A Weekly Advocacy Letter From Mary Woolley: Calling all Candidates
Dear Research Advocate:
With congressional primaries back in full swing -- four states held primaries this week alone, with five more to come this month -- we have fresh opportunities to ask candidates for national office what they would do, if elected, to speed medical progress and incentivize innovation. Check out our interactive map to see what your candidates have to say -- we have been adding quotes daily. This is important: if you don’t see your candidates on the record, please send them a message urging them to register their thoughts.
Research!America has joined ScienceDebate.org and other organizations to call on presidential candidates to respond to a questionnaire about scientific issues. It’s past time for the candidates to talk about how science fits among their priorities. We continue our outreach to the Republican nominee Donald Trump, who has not as yet fully addressed research and innovation.
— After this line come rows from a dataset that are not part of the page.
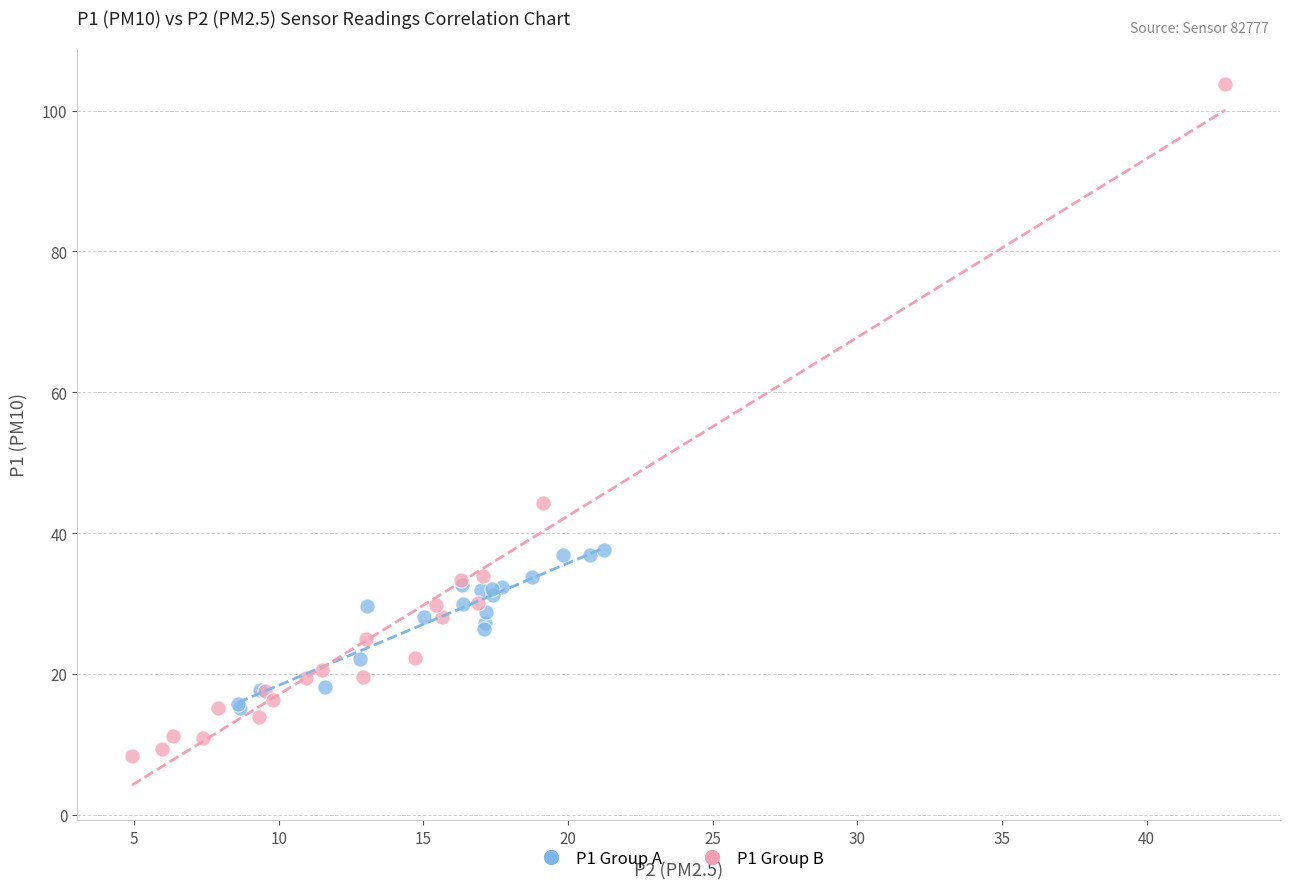

Which series has the widest spread of Y values?

P1 Group B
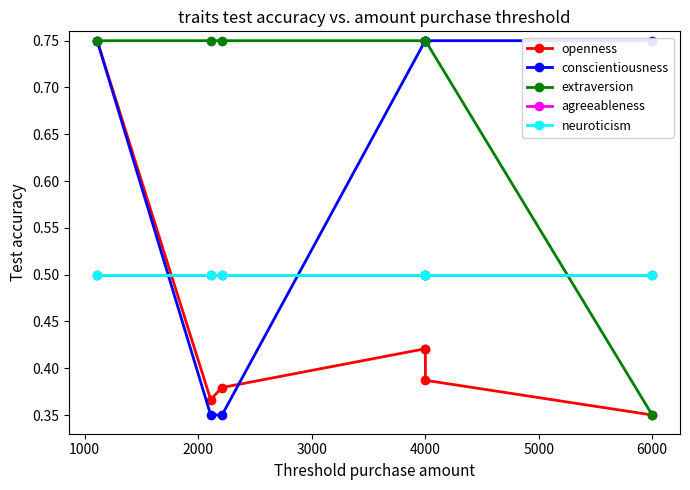

True or false: conscientiousness and extraversion cross at least once.

False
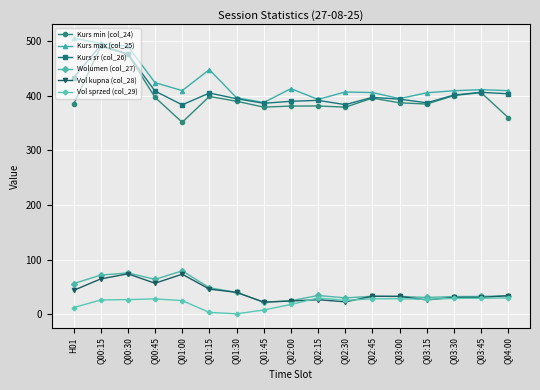

What position from the left is Q02:30?

11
Democratic presidential nominee Hillary Clinton shared her plans for incentivizing technological innovation and scientific research in a Q&A session via Quora this week; saying she is “committed to ramping up our funding for biomedical research and development.” I discussed Clinton’s track record, and the Democratic platform’s stances on medical research, with The Lancet in a recent podcast, listen here (episode 8/4/16).
Our August advocacy push, Save Lives. Support Cures., focuses this week on ‘development’ and how the Cures legislation spurs medical progress. Among the activities: Infectious Disease Society of America president, Johan Bakken, M.D., Ph.D., FIDSA, penned a timely guest blog post discussing antimicrobial resistance; we released the latest addition to the Research Saves Lives and Money fact sheet series, Diagnostics; and co-hosted a Twitter chat with the Association of Clinical Research Organizations (ACRO). Next week, we will focus on ‘delivery,’ and how the Cures legislation will address unmet medical needs and help those waiting for treatments and cures. Patients, please share your story, send messages and tweets, and make calls, your voice needs to be heard!
Advocates are also working to prevent a long-term continuing resolution (CR), which would flat fund government spending, effectively placing federal funding on autopilot as of October 1, endangering research and medical progress. Today, I sent a letter to House and Senate leadership on behalf of Research!America’s board and members, voicing our concerns about a long-term CR and urging them to focus on completing FY17 funding bills that adequately respond to Americans’ needs.
Just in time to capture more public and policymaker attention to the benefits of research, Sigma Xi, the scientific research society, has launched the Research Communications Initiative, a new program to help researchers and institutions effectively tell the general public, administrators, and others about their work through various communications channels.
Finally, an example of the mismatch between public concerns and policymaker priorities is provided in a recent article in JAMA Ophthalmology featuring a survey commissioned by Research!America. These compelling data underscore how profoundly Americans fear loss of sight. The authors call on policymakers to provide robust funding to combat debilitating diseases that impact quality of life.